Open world pvp OPTION.
So I can be clearing a zone or chasing shards etc and have it be more exciting by the possibility of bumping into an opponent or group of real enemy. Can have group fights in major cities, etc. With town guards attempting to keep the peace. they would be OP but actually killable though.
Would require two versions of each map though i gueas and would be player choice to be involved.
tsaescishoeshiner wrote: »Frogs.
A new frog system is definitely very needed, and would appeal to players of all types. The game feels really empty when you realize how little player-frog interaction there is in most content. Frogs feel like the next obvious thing to rework in ESO
You can tell they've already begun implementing frogs for a while now - the animations and textures are there, they just need to write in the content.
Did you not see we got an entire quest in murkmire related to frogs? Is that not enough for you??
Smh these frog Fanboys are insatiable....
Servers that work properly.
edited to add "properly".
Something we don't yet have in game. what would you like for it to have?

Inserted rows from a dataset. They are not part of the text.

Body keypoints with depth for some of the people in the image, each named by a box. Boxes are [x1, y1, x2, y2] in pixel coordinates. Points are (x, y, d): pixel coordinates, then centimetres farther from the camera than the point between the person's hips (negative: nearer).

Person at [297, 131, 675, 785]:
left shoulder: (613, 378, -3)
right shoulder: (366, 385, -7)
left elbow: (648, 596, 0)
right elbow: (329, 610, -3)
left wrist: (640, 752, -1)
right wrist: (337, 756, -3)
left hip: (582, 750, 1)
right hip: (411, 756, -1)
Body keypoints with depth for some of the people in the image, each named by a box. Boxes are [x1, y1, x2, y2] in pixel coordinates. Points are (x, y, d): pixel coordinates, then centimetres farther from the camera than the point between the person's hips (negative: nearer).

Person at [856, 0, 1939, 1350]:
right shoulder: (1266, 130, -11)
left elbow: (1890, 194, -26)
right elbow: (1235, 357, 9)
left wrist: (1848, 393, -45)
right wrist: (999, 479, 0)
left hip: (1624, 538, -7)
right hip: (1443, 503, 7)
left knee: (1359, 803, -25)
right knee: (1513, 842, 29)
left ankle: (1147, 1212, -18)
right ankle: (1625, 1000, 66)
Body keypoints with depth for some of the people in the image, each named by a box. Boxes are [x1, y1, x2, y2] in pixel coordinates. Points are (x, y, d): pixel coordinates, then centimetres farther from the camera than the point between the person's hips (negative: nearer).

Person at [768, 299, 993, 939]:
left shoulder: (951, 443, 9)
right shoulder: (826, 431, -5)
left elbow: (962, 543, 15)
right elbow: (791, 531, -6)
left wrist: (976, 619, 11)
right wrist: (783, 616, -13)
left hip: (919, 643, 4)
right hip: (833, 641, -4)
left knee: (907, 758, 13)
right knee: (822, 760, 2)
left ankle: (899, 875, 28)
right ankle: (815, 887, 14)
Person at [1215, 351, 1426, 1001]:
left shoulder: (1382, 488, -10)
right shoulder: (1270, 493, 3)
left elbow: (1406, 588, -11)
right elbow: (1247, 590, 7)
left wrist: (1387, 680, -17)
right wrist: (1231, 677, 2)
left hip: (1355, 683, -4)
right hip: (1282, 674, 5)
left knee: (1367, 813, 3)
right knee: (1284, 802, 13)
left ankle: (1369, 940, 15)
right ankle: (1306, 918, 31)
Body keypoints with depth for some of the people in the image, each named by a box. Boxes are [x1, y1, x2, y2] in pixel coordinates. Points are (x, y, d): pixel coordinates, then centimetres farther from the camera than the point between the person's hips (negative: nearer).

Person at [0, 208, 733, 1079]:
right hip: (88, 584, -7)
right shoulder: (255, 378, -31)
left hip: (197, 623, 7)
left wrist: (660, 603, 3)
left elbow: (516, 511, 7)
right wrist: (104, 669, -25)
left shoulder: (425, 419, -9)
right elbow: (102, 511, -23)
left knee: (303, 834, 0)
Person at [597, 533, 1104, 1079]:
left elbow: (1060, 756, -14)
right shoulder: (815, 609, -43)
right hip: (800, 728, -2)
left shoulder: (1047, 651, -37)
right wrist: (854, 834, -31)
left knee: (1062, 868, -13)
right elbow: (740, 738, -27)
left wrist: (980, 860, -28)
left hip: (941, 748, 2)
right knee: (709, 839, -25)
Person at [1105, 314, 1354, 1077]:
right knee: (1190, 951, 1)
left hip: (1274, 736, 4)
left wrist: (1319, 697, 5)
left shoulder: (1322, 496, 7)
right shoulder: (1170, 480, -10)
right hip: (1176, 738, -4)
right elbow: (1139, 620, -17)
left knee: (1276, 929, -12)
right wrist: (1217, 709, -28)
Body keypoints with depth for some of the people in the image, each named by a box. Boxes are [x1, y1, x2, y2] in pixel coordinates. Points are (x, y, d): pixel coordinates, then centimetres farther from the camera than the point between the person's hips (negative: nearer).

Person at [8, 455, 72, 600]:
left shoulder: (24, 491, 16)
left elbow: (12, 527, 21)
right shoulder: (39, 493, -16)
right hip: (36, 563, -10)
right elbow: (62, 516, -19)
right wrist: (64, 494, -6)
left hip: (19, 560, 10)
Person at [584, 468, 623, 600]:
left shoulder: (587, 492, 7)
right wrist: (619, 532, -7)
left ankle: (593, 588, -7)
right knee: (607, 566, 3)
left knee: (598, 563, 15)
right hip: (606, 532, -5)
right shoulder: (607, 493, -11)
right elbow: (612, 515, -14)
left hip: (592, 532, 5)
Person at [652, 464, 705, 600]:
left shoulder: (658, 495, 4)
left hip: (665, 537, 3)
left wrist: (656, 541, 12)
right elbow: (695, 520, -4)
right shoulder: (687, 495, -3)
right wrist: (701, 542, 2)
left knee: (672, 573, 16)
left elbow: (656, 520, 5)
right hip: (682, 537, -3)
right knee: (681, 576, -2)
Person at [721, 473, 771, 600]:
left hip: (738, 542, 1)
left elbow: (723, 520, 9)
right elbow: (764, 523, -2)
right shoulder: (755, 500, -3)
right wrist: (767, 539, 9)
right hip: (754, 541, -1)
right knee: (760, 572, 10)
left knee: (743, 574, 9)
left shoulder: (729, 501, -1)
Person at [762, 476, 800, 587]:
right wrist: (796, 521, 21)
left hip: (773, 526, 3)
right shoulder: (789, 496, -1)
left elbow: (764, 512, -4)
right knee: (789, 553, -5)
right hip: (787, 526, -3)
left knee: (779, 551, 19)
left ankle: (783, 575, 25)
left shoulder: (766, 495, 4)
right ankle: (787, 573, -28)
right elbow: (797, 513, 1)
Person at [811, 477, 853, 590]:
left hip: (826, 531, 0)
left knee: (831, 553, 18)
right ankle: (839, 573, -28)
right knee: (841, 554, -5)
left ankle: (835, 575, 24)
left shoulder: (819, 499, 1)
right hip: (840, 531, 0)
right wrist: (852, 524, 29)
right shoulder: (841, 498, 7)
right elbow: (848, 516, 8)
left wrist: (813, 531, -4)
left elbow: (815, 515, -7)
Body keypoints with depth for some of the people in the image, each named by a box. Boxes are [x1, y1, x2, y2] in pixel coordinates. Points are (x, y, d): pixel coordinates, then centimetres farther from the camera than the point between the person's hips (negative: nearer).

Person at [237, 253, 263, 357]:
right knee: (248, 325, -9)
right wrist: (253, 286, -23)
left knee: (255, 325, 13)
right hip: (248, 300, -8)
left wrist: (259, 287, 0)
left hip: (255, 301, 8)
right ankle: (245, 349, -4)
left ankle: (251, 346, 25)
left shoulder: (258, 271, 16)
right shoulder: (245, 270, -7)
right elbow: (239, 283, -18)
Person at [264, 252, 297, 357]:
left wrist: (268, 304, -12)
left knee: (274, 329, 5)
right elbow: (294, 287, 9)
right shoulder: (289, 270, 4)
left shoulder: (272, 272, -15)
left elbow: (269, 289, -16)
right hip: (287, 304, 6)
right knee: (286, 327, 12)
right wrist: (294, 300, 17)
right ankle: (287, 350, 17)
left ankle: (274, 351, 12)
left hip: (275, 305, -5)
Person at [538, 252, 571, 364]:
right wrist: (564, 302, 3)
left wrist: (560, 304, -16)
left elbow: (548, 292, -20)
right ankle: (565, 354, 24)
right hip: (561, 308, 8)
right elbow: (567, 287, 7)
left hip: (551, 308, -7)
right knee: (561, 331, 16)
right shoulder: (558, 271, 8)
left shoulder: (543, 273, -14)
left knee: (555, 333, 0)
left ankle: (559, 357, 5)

for me, I'd love if we had a system for sailing boats, ships, sea combat, diving and finding treasure, and things like that. Imaging sailing the highseas in a pretty sunset, or during a storm!
also a way to learn other classes skills, (even with some limits) so we could be more free and have more options. at the moment of doing our hotbars. (I'd personally ditch actual classes like we have now myself)
and I would also like the treasure map system we have, to be more developped.
so for you, what new system would you like for ESO to have?
Player built dungeons/zones
What made Skyrim last so long? Why was (and is) Neverwinter Nights so great, despite all its flaws? Both profited hugely from the players' ability and motivation to create content - not only interface or graphic improvements, but new quests, zones, dungeons and even monsters.
Eso should be in a good, maybe even unique position to introduce such a system. Mob power and loot were normalized through One Tamriel. New content should still sell well as it can introduce new sets, skill lines and so on. But regular old quest content, variations on non-DLC dungeons and so on should still find a lot of interest - probably not among the hardcore elite, but among the huge, i. e. the economically relevant majority.
The housing system already put a tool to build environments into the player client. All that would be needed now would be the option to place mobs for the most basic of systems. And if that runs well, add quests, bosses and so on.